→ **WHAT IS EXPECTED**: Copy the data below word for word, leaving out the pictures.

→ **Data taken from a collection**:
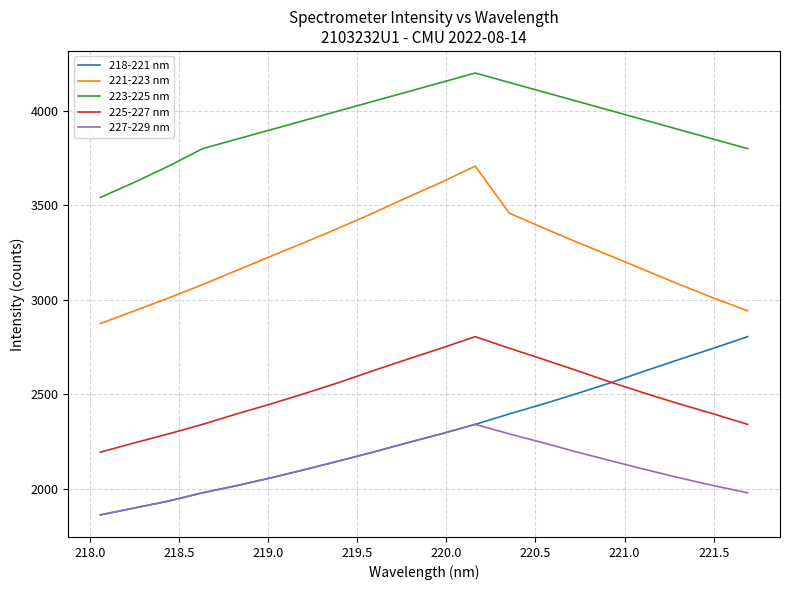

True or false: 221-223 nm and 227-229 nm cross at least once.

False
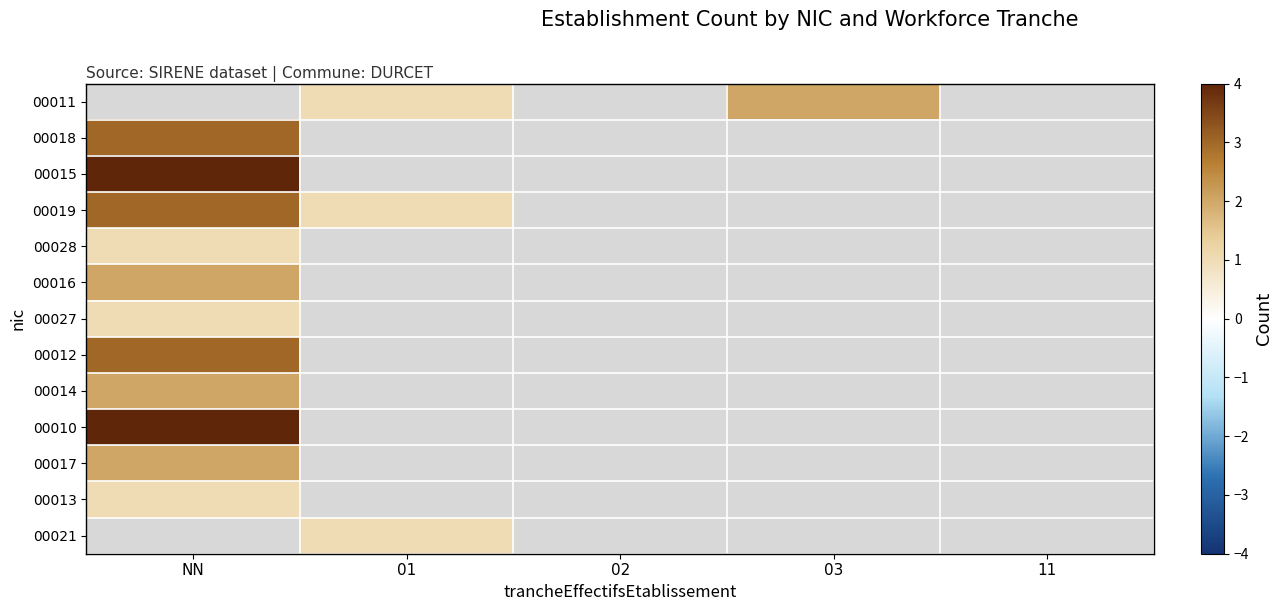

Is the value of 00010 at 02 greater than the value of 00021 at 02?

No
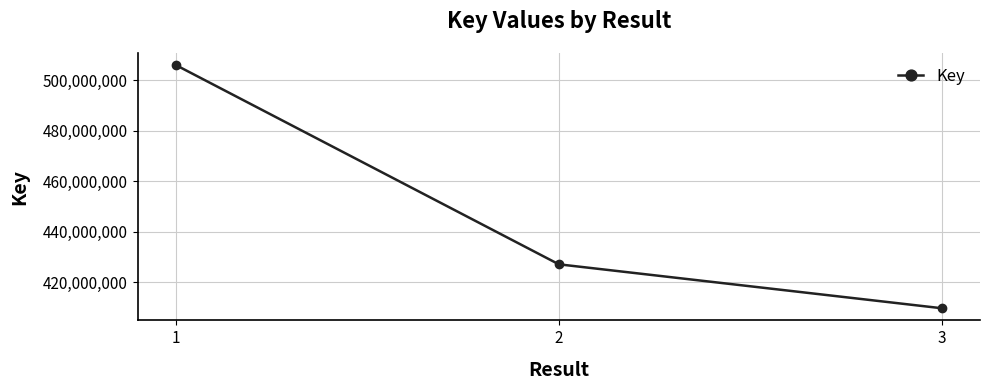

What is the change in value from 1 to 3?

-96408310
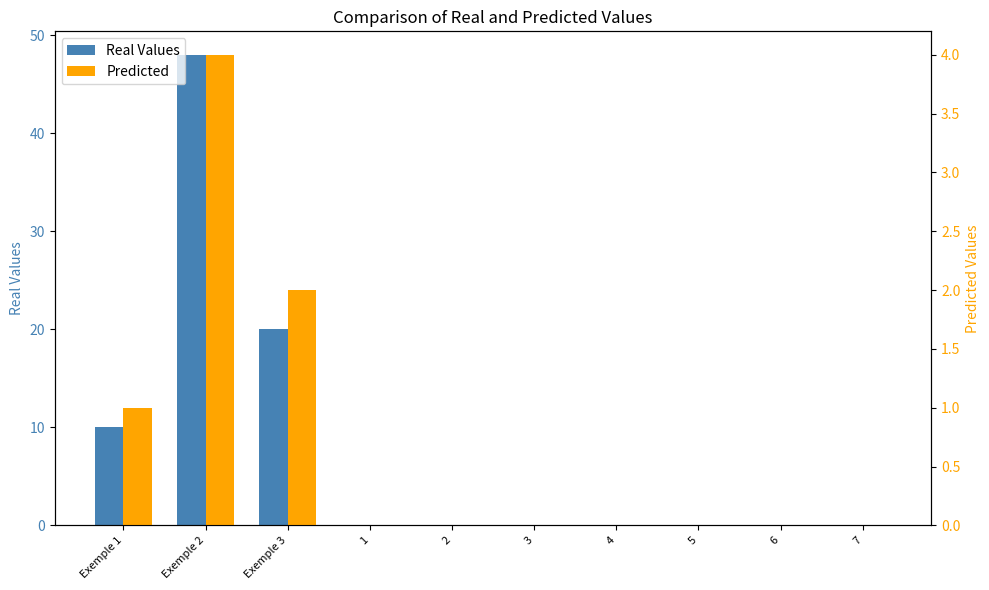

Are the bars horizontal?

No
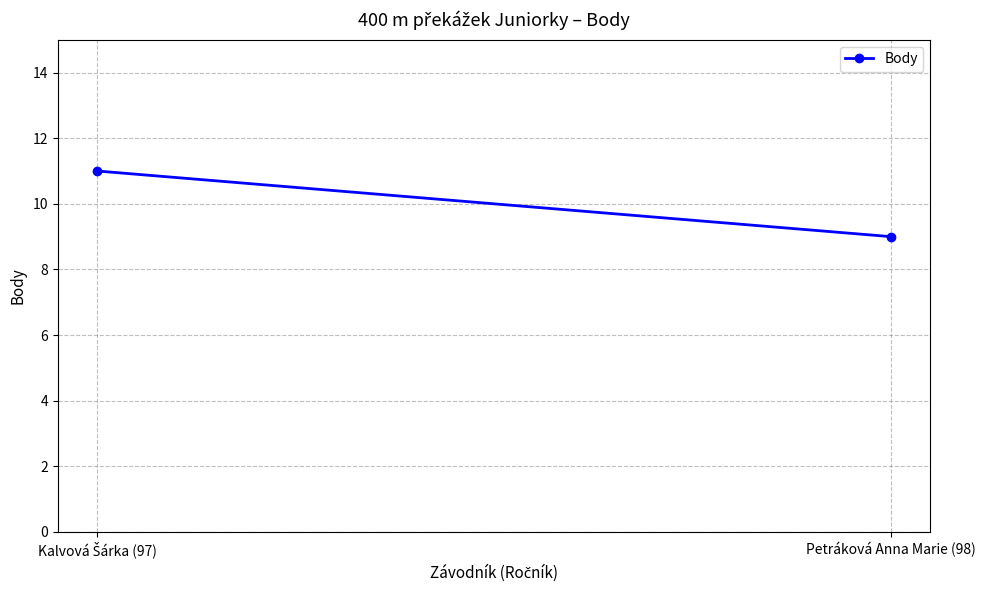

At which label is the value closest to 10?

Kalvová Šárka (97)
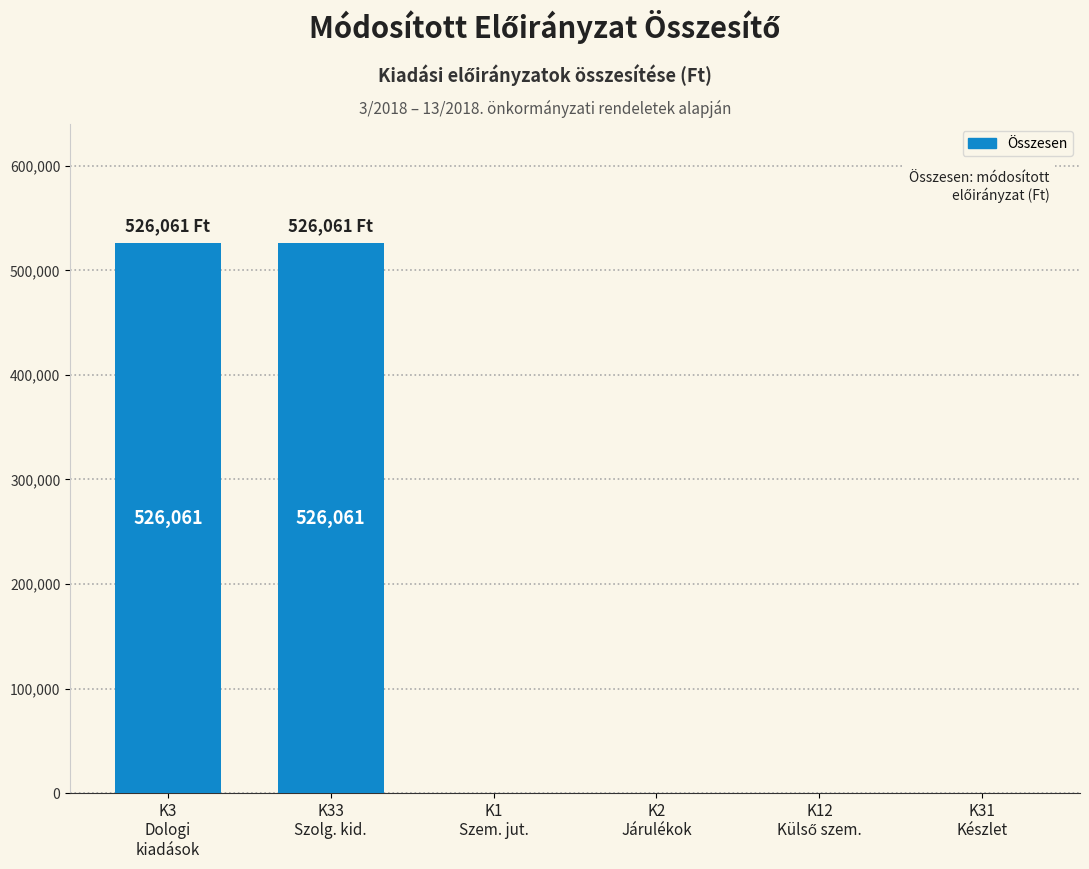

What is the maximum value shown in the chart?

526061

→ **ANSWER TO THIS TASK**:
True or false: 221-223 nm and 227-229 nm cross at least once.

False

Is the value of 00010 at 02 greater than the value of 00021 at 02?

No

What is the change in value from 1 to 3?

-96408310

Are the bars horizontal?

No

At which label is the value closest to 10?

Kalvová Šárka (97)

What is the maximum value shown in the chart?

526061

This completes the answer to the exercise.